We need documentation to help us achieve optimal communications and control; however we also understand that documentation can be an overhead that doesn’t add value to our customers.

There are two types of documentation and you should always be aware of why you are writing documentation and for whom.

Project documentation is for communication
Project documents are used for communication within a project and are not maintained once the project is completed. These documents are necessary to:

  • Sell the concept
  • Remove ambiguity
  • Facilitate a multi-location team
  • Manage the details

Product documentation is for management and control
Product documents are used for managing and controlling the product and will be maintained until the product or feature is retired. These documents are necessary to:

  • Manage priorities and scheduling
  • Maintain quality standards
  • Maintain correctness
  • Educate people

When you’re using documentation to communicate, then you’re capturing the state of the requirements etc at a given point in time. If the requirements change, then you don’t update your original communication, you make a new documentation to communicate the changes clearly.
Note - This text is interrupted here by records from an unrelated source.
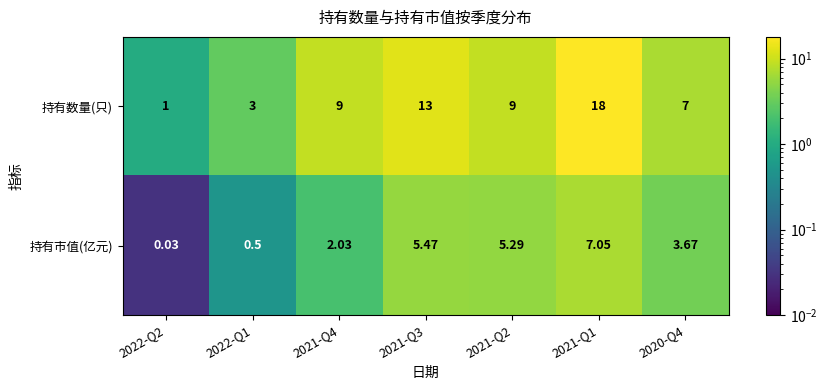

Which series has the largest range (max minus min)?

持有数量(只)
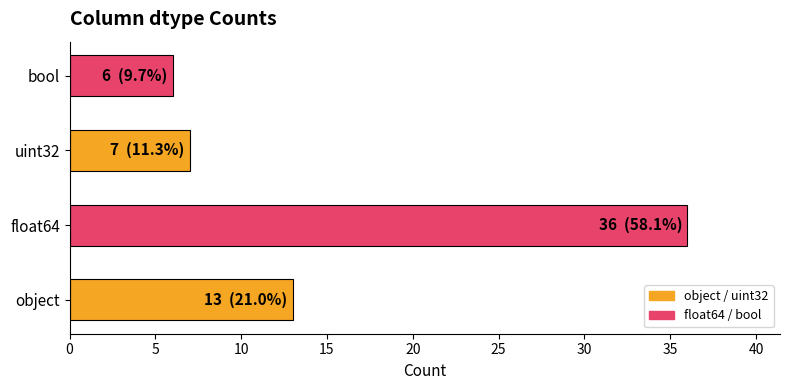

List the labels in order of value, smallest first.

bool, uint32, object, float64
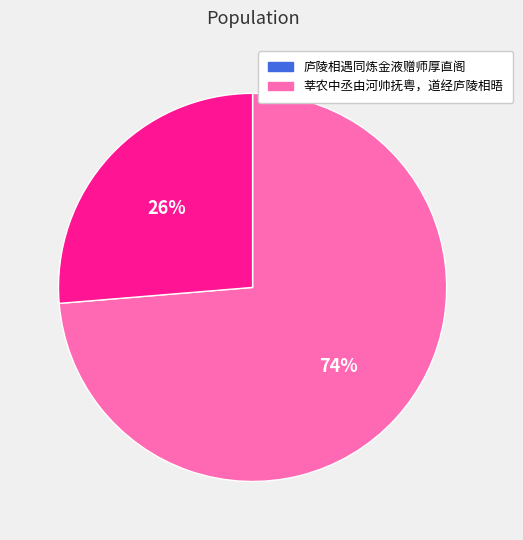

To the nearest percent, what portion does 庐陵相遇同炼金液赠师厚直阁 represent?

74%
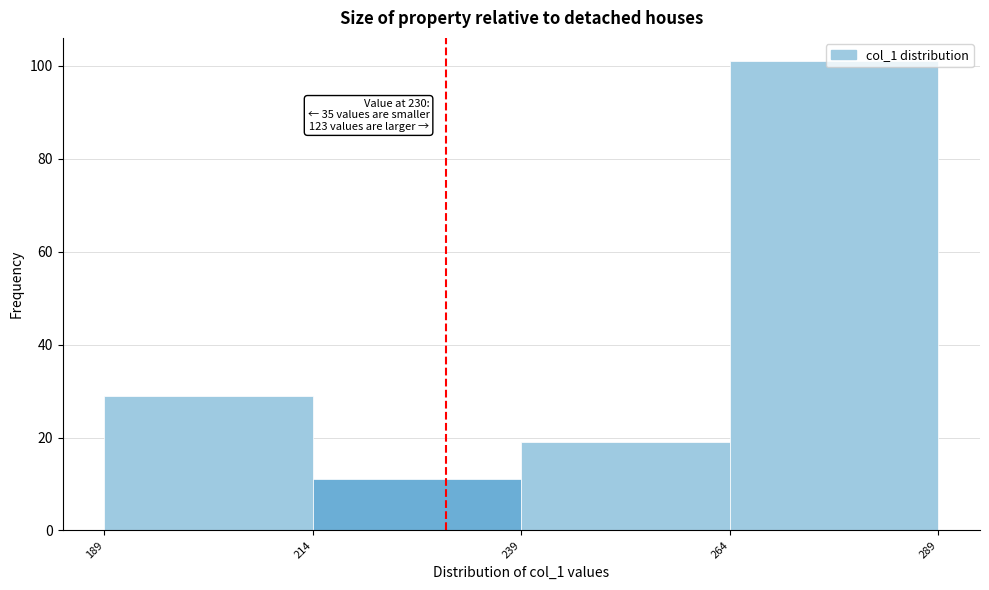

Which range on the x-axis has the tallest bar?

264 to 289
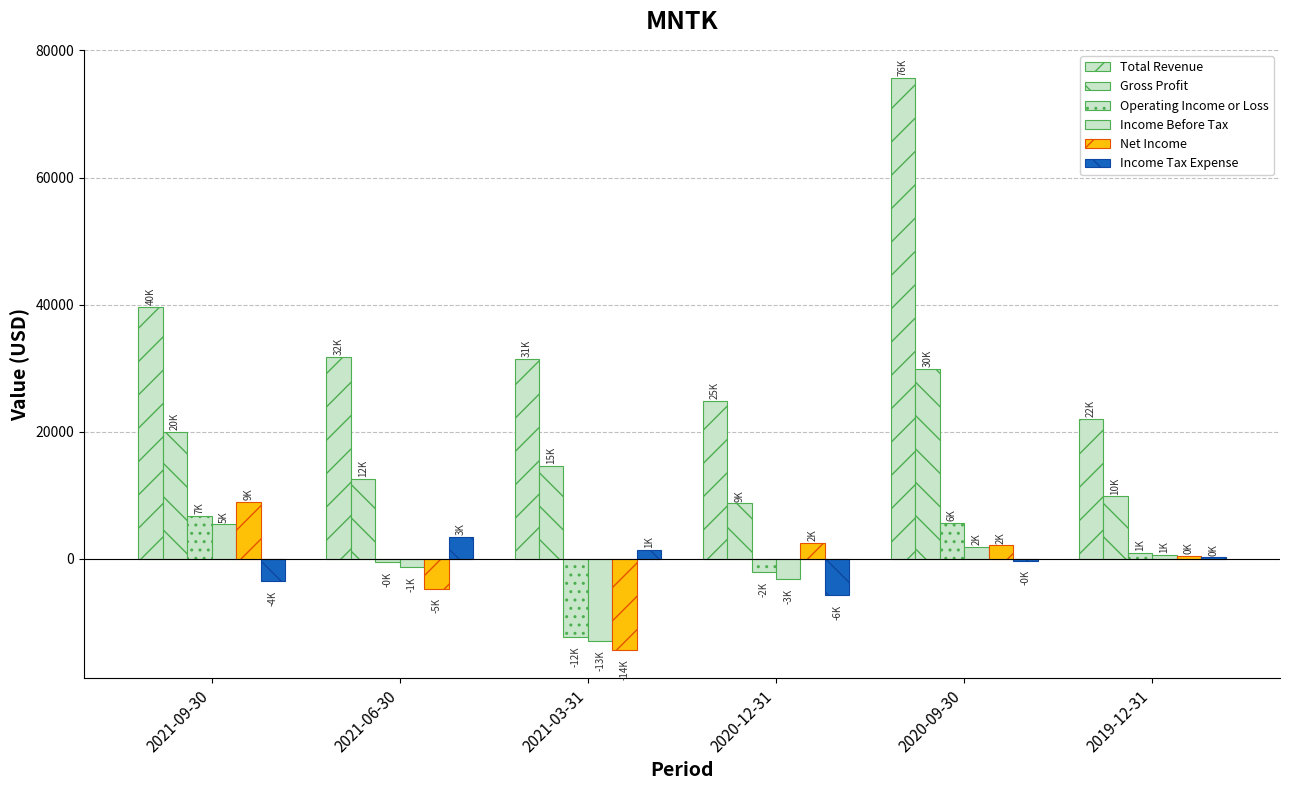

How many positive values does the Income Before Tax series have?

3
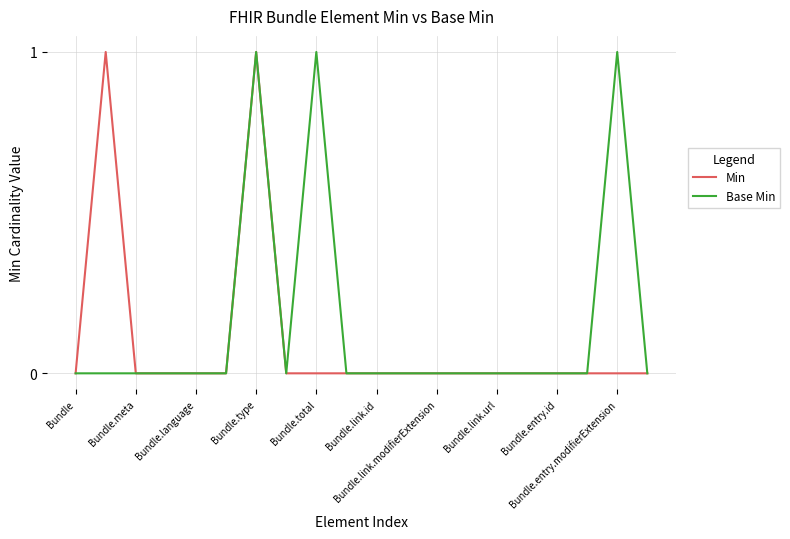

Reading left to right, transcribe all the data shown in this chart.

Min: 0	1	0	0	0	0	1	0	0	0	0	0	0	0	0	0	0	0	0	0
Base Min: 0	0	0	0	0	0	1	0	1	0	0	0	0	0	0	0	0	0	1	0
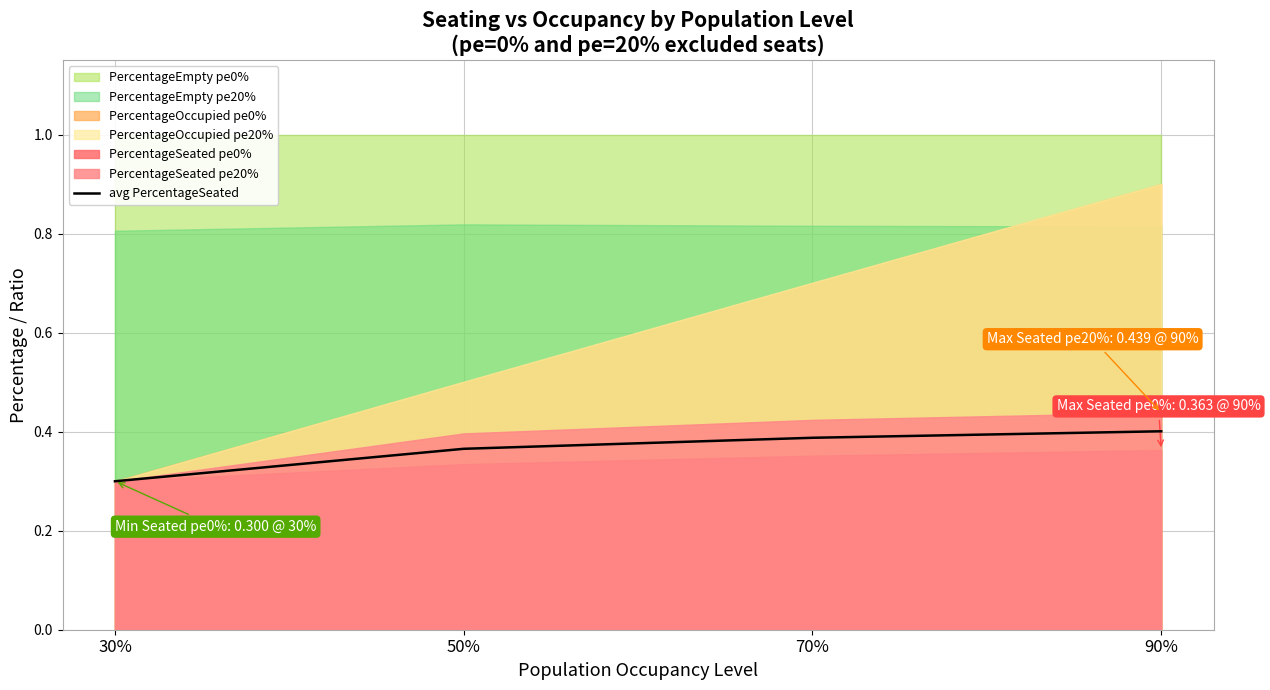

What is the label of the 1st point from the left?

30%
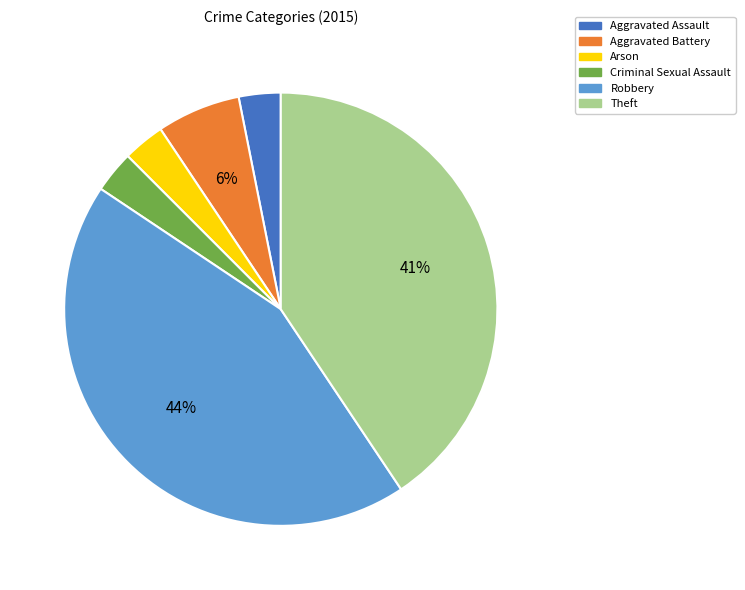

How many slices are in this pie chart?

6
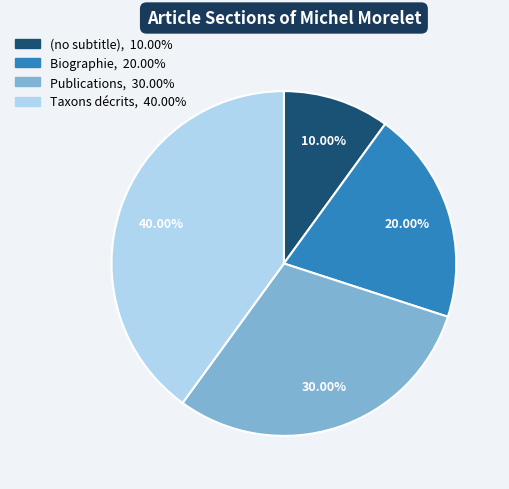

Is it true that Publications is 41% of the pie?

False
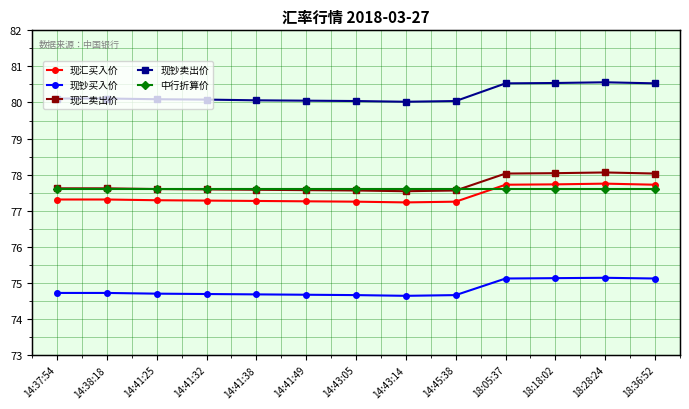

What is the minimum value shown in the chart?

74.6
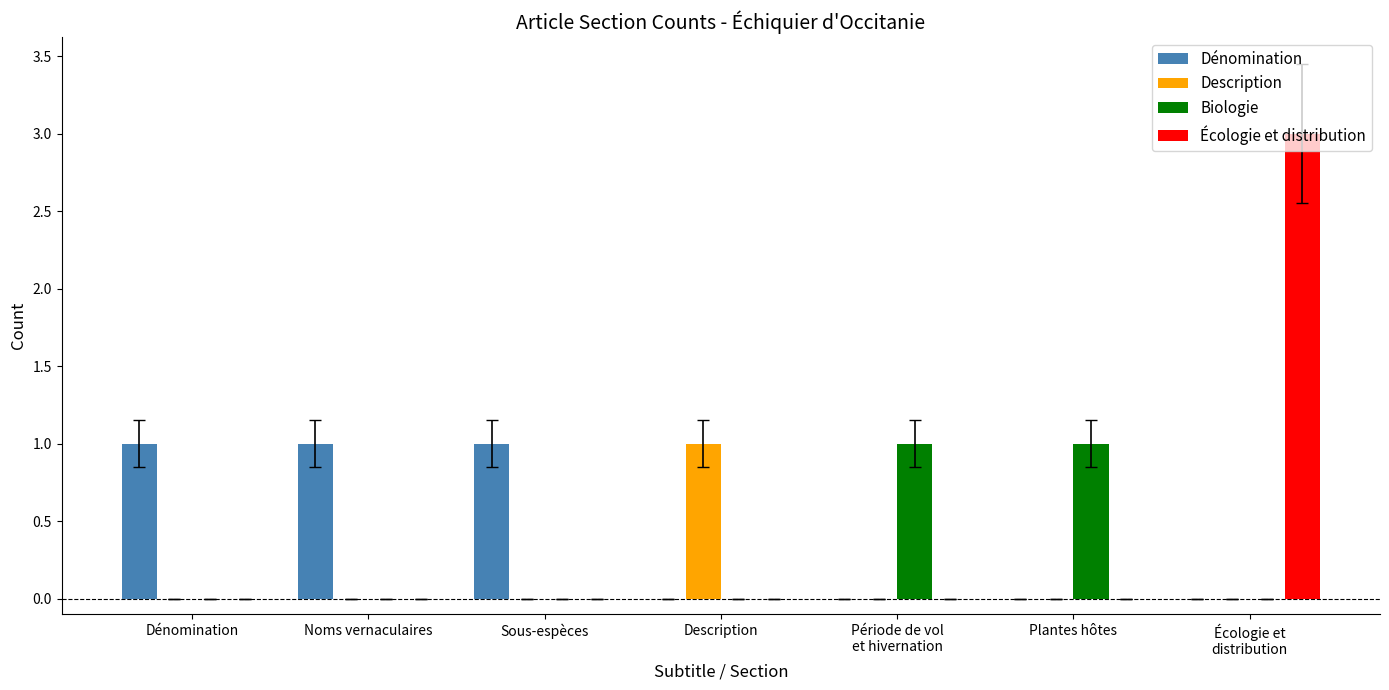

Reading left to right, transcribe all the data shown in this chart.

Dénomination: 1	1	1	0	0	0	0
Description: 0	0	0	1	0	0	0
Biologie: 0	0	0	0	1	1	0
Écologie et distribution: 0	0	0	0	0	0	3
Communication isn’t a living document.

However, when you document for education, then it is a living document. If the requirements or scope changes, then anyone reading your old document for education purposes will be misled, therefore in order for your document to meet its purpose, it has to be maintained. This means every time you write a document for education purposes, you’ve just added an overhead to your project – a document that has to be updated as the project changes. If you are not going to maintain the document – then you aren’t writing it for educational purposes. To make the maintenance cheaper, the document can contain less detail and more principals that are less likely to change.